AVAILABLE DATA:
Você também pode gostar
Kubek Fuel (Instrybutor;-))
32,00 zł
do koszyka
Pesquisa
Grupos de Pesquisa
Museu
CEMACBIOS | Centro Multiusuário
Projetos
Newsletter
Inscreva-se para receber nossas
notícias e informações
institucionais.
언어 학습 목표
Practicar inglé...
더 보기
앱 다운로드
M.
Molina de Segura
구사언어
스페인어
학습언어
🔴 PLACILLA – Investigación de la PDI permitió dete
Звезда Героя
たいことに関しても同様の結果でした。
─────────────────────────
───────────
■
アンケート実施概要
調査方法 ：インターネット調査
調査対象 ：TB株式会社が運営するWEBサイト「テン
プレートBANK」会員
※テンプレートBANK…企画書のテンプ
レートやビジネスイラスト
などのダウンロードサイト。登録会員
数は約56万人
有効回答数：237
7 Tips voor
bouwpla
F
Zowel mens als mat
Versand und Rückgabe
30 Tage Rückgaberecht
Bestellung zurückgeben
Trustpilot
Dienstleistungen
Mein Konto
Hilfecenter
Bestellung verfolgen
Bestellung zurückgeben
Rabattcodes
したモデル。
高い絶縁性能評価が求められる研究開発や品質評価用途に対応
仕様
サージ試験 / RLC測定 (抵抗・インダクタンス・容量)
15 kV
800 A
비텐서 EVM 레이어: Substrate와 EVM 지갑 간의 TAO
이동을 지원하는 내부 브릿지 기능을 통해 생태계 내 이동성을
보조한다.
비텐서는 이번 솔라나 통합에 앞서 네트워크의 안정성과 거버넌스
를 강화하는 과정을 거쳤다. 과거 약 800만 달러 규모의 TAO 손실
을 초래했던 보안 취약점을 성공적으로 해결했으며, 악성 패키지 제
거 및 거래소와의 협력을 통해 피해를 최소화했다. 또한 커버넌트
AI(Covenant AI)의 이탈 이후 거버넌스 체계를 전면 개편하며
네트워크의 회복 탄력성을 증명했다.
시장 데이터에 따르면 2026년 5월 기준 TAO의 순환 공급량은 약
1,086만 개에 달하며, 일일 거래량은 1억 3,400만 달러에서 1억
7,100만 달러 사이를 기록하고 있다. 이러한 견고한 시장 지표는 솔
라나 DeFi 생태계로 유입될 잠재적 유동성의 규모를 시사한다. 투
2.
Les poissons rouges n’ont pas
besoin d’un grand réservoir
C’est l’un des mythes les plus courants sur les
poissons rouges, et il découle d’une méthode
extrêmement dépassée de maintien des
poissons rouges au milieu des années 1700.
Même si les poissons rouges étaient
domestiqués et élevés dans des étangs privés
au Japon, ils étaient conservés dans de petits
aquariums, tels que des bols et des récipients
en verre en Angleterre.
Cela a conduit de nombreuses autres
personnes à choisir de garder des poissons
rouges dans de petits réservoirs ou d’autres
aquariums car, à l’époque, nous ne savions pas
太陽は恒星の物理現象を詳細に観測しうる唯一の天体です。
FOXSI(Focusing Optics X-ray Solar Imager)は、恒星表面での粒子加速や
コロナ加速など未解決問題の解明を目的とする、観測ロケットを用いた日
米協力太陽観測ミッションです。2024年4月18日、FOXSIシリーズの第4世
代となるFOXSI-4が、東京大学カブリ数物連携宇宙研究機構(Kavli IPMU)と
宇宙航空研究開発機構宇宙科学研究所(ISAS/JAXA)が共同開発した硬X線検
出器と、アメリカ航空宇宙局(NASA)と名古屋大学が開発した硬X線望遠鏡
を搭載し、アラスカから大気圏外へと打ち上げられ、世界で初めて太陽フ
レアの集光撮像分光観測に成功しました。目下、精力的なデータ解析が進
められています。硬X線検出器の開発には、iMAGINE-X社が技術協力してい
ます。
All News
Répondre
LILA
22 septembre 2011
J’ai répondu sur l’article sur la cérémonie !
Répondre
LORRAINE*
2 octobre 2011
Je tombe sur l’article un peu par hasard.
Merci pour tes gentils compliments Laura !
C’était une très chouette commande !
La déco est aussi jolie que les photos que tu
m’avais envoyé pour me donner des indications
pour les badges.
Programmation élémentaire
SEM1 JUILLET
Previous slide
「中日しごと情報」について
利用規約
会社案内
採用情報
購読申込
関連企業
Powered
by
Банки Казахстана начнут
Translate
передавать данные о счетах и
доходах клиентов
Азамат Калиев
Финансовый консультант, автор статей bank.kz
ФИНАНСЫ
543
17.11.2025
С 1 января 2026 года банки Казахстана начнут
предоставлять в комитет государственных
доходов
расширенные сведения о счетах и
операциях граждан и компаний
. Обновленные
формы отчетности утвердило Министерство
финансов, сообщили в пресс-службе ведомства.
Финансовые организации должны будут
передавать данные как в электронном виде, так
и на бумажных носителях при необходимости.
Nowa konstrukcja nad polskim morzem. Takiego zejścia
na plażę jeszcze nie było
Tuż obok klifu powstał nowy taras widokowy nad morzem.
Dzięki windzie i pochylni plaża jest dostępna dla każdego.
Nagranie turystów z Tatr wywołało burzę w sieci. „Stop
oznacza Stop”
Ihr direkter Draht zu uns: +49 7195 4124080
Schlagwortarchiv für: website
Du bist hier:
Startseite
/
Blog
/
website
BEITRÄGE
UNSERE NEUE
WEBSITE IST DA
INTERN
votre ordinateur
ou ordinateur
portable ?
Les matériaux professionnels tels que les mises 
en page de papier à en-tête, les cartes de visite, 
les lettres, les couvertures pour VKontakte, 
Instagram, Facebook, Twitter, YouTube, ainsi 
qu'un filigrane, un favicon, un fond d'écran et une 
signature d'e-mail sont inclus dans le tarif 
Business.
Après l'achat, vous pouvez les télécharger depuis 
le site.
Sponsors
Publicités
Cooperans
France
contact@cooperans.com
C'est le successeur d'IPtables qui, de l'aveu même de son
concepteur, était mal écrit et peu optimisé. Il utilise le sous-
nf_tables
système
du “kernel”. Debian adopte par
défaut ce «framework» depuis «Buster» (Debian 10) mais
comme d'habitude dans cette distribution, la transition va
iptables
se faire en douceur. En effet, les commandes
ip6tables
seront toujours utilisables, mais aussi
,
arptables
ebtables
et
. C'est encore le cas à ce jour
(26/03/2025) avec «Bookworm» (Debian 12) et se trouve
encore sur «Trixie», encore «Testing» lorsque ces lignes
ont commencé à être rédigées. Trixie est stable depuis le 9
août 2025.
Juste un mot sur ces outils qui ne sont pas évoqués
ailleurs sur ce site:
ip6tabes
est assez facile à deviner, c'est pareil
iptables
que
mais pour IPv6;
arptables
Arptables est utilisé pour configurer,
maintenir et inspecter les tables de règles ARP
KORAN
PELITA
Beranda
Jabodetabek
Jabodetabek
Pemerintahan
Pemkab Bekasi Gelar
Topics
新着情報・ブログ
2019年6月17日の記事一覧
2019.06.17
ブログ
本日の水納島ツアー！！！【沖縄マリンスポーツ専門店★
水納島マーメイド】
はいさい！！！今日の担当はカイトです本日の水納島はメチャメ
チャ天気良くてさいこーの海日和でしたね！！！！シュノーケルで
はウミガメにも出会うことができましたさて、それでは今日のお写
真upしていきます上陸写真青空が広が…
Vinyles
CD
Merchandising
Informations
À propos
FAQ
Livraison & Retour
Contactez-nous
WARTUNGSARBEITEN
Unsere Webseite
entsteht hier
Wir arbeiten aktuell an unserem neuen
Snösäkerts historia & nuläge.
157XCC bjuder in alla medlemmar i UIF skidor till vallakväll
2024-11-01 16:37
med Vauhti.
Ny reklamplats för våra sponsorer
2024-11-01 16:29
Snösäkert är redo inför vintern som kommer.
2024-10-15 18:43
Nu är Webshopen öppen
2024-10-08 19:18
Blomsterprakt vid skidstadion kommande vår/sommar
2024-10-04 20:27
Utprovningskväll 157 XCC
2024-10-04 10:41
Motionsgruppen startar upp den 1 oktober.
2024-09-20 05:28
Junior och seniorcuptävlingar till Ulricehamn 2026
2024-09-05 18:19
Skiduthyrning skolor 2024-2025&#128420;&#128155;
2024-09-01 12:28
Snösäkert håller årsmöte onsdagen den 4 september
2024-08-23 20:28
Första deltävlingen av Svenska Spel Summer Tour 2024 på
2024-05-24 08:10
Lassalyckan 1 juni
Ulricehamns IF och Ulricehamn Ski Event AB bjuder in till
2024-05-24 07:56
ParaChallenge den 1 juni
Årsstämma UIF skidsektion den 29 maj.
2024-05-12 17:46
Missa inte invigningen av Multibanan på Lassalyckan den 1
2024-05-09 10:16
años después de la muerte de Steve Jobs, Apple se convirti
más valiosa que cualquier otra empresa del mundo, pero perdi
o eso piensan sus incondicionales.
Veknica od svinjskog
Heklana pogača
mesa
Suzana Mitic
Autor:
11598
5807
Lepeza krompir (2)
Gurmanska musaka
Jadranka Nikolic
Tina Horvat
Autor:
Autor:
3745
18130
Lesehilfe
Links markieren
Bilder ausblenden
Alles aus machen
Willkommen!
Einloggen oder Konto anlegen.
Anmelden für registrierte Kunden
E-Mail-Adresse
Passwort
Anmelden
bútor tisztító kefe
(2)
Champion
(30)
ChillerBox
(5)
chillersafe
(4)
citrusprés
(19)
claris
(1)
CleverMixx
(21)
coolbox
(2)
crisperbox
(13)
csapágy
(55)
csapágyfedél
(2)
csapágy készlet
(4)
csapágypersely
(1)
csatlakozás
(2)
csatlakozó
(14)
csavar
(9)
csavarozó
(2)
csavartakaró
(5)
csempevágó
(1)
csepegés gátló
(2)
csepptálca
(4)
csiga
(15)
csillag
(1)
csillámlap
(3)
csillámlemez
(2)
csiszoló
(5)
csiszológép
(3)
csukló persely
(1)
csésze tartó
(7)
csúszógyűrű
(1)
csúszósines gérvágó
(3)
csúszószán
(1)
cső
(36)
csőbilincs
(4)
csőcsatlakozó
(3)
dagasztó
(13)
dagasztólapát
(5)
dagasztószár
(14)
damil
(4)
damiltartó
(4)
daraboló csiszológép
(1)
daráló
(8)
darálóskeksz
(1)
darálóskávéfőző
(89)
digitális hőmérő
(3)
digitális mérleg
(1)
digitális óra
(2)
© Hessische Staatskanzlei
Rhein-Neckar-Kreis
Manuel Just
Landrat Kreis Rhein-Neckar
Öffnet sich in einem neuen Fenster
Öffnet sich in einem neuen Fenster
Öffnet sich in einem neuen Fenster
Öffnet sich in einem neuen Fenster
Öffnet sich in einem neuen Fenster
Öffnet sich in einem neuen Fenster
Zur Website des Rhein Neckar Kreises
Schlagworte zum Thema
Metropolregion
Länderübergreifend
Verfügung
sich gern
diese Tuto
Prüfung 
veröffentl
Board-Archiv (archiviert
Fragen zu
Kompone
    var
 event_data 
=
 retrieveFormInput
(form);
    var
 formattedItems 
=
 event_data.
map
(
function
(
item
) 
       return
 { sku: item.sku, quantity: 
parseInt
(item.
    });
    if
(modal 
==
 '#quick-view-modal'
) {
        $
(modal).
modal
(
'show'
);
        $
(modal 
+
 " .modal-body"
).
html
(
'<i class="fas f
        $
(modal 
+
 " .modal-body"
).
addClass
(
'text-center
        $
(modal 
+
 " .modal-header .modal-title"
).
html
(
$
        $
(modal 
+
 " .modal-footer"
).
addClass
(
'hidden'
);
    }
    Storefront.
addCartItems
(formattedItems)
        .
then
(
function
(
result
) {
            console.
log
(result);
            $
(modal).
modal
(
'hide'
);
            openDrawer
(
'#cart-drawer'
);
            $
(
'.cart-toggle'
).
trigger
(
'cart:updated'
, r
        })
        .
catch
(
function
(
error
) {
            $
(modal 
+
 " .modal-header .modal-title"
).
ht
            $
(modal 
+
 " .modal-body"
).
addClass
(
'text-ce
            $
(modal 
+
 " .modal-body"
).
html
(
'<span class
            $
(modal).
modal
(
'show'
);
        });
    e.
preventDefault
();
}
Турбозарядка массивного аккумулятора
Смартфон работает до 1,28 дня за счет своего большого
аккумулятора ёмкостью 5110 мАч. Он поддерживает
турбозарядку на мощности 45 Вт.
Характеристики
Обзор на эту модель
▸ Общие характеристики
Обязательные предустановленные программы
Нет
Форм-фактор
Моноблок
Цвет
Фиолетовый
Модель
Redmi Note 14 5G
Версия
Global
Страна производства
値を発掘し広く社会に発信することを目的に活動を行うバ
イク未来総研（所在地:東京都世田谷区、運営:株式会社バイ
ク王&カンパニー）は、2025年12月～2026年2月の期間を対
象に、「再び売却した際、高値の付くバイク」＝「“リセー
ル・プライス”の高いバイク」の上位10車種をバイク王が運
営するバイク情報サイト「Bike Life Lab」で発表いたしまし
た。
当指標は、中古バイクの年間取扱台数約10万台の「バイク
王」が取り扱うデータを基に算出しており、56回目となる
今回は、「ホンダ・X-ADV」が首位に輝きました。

WHAT THE EXERCISE ASKS: The assignment is to restate, word for word, each line from the one containing "Обзор на эту модель" through the final line of the material above.

SOLVED EXERCISE:
Обзор на эту модель
▸ Общие характеристики
Обязательные предустановленные программы
Нет
Форм-фактор
Моноблок
Цвет
Фиолетовый
Модель
Redmi Note 14 5G
Версия
Global
Страна производства
値を発掘し広く社会に発信することを目的に活動を行うバ
イク未来総研（所在地:東京都世田谷区、運営:株式会社バイ
ク王&カンパニー）は、2025年12月～2026年2月の期間を対
象に、「再び売却した際、高値の付くバイク」＝「“リセー
ル・プライス”の高いバイク」の上位10車種をバイク王が運
営するバイク情報サイト「Bike Life Lab」で発表いたしまし
た。
当指標は、中古バイクの年間取扱台数約10万台の「バイク
王」が取り扱うデータを基に算出しており、56回目となる
今回は、「ホンダ・X-ADV」が首位に輝きました。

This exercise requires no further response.